A Philosopher's Dozen
Selections from the writings of Stephen Yablo
   





Singling Out Properties
| Take Yellowness

 

MCDOWELL CLAIMS THAT THE COLORS ARE not "adequately conceivable except in terms of how their possessors would look." By an "adequate" conception of X, let's take him to mean a conception whereby one knows what X is. Then McDowell's claim is that whoever does not conceive redness in terms of how it makes things look does not know what redness is—or, as we might put it, that it is epistemically essential to red to make things look that way. But is this true of red?

The issue for us is the conceptual one of whether someone who accessed colors by touch alone could still be said to conceive them adequately. Take the subjects discussed in "Seeing Color With The Fingers," a story in the June 1964 issue of Life magazine on "dermooptical perception:"



Yellow, they said, felt slippery, soft and lightweight. Blue, while not so 
slippery as yellow, was smoother and the hand could move more freely over it. Red was sticky and clinging. Green was stickier than red but not so coarse. Indigo was very sticky but harder than red or green. Orange was hard and rough, and inhibited movement...Black was very inhibiting and clinging, almost gluey, while white was quite smooth, though coarser than yellow.

 

 

Yellowness 

How shall we describe these people? They have a way of thinking about 
yellowness—an idea of it if you like—but that is all. What yellowness is, however, they do not know. So the epistemic essentiality claim seems right. But McDowell puts a construal on the claim that I want to raise a question about. Properties that are "not adequately conceivable except in terms of certain subjective states," he says, are "subjective themselves in a sense that that characterization defines." The question is whether "that characterization" defines a sense of "subjective" at all.
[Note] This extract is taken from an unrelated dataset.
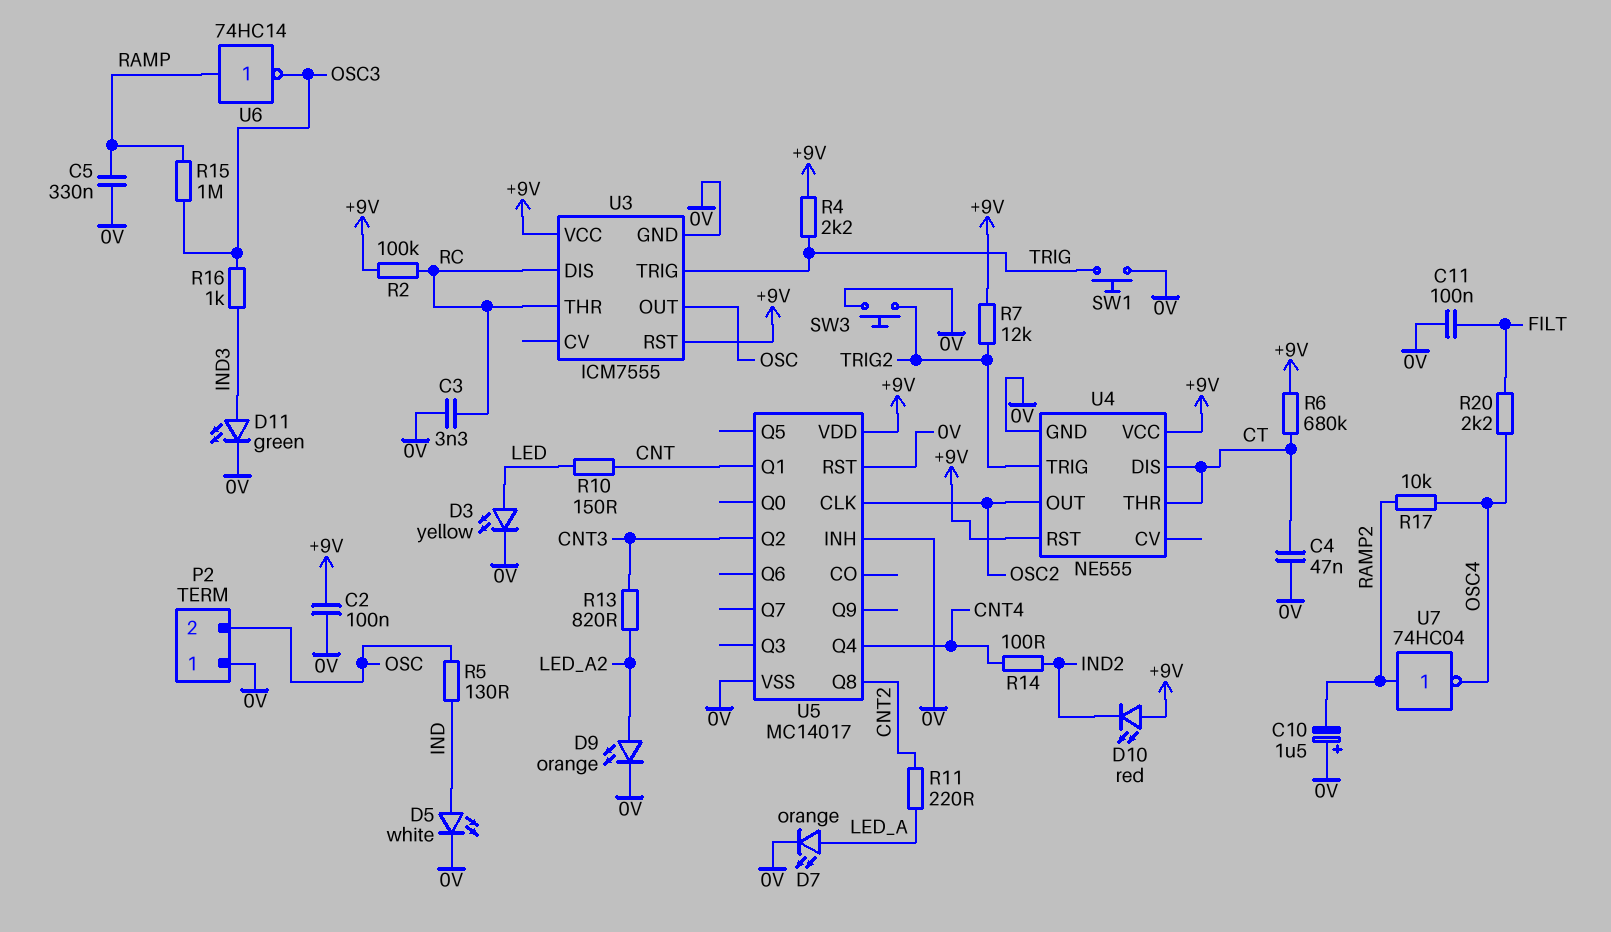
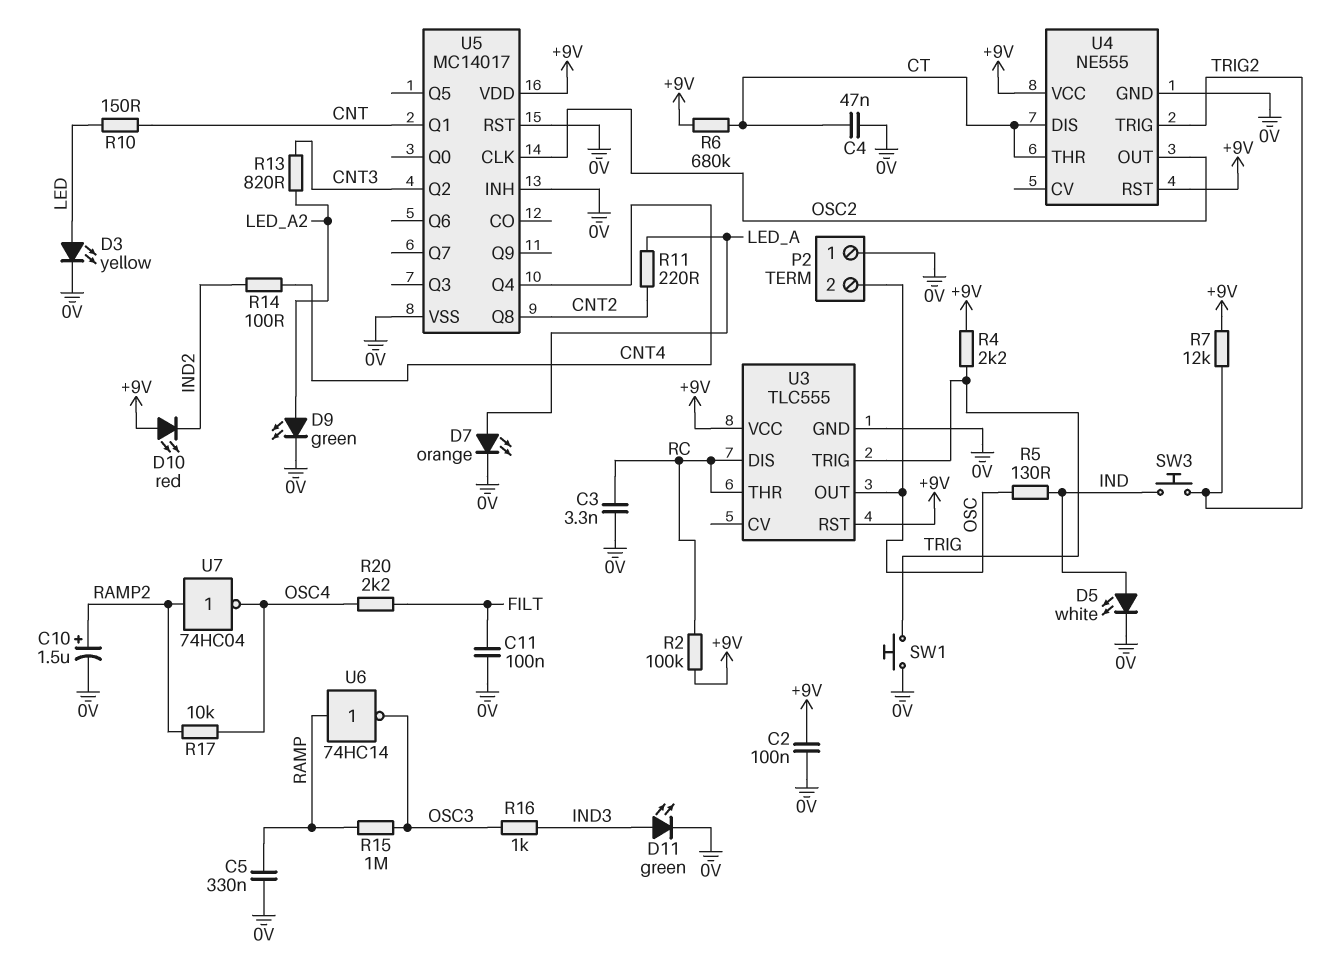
C10: 1.5uF (plus 0V, minus RAMP2) -> 1.5uF (plus RAMP2, minus 0V)
D9: LED orange (A LED_A2, K 0V) -> LED green (A LED_A2, K 0V)
SW3: button (0V, TRIG2) -> button (IND, TRIG2)
U3: ICM7555 -> TLC555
To call a property "subjective" is to comment in an ontological vein about what it is. But to say that it is not adequately conceived except (e.g.) in terms of how it makes things look is to applaud certain ways of thinking of the property. Unless standards of adequate conception are dictated by the property and it alone, no ontological conclusions follow.

Now, it may seem obvious that the property sets the standards. All that we mean by an adequate idea of X, recall, is one marking its possessor as 
knowledgeable about what X is. And surely, the standards for knowing what a thing is flow from what it is! To have a name for this view, let's call it absolutism about knowing what. Anti-absolutism holds that standards for knowing what are sensitive to (so far unspecified) additional factors. Some examples will help us to decide which view is closer to the truth......

Listening to the summer weather report, you may hear, in addition to 
tomorrow’s temperature, the expected heat index—a function of temperature and humidity that is supposed to predict how hot the day will feel. Poor Henry ignores this figure; for him, every day is a 100% humidity day, because Henry is unable to perspire. The humidity normally being quite a bit less than 100%, Henry spends much of the summer feeling considerably hotter than we do; on a day when we might be out enjoying the breeze, Henry will be huddled next to the air conditioner.

Henry appreciates, in a sense, that it’s merely warm out there, 
not hot. Even so, given how he feels on such days, one wants to say: poor guy, he doesn’t know what it is for a day to be (merely) warm. How will the absolutist explain this? She must say that Henry’s idea is objectively wrong; the right and true way to feel when it’s warm out is the way that we feel. This is wildly implausible, however. Perspiration functions to drop our skin temperature below that of the surrounding air, so if anyone is appreciating the temperature "as it really is," it’s Henry. Except for the historical accident of our greater numbers, it would have been wetskins like ourselves that were under suspicion of experiencing the temperature incorrectly.


"Silft" and "Styngy"

The color-touchers, let's imagine, evolved in isolation from those accessing color in other ways; they found the tactile mode of color perception as natural and inevitable as we do the visual one. Bananas and canaries they called "silft" ("slippery, soft and lightweight"), ripe strawberries were "styngy" ("sticky and clinging"), and so on. To know what silftness and so on were, one had to know how they made things feel. Only later, when contact was made with the likes of us, was it realized that silftness, to fix on that example, was none other than yellowness. Whereupon some of the more philosophical color-touchers reasoned as follows: since silftness is tactile by nature, yellowness has a tactile nature as well.

Now, the fact that this conclusion is drawn in a counterfactual world 
doesn't make it any more tolerable. If yellowness could have been tactile by nature, then, given the modal fixity of natures, it is tactile by nature. And as we know, it is no such thing. This turns the color-touchers' modus ponens into a modus tollens; since yellowness is not tactile, neither is silftness.

But two can play this game. By whatever authority we are able to vouch for the non-tactile nature of yellowness, the color-touchers affirm that silftness is not of a visual nature. Hence yellowness isn't by nature visual either.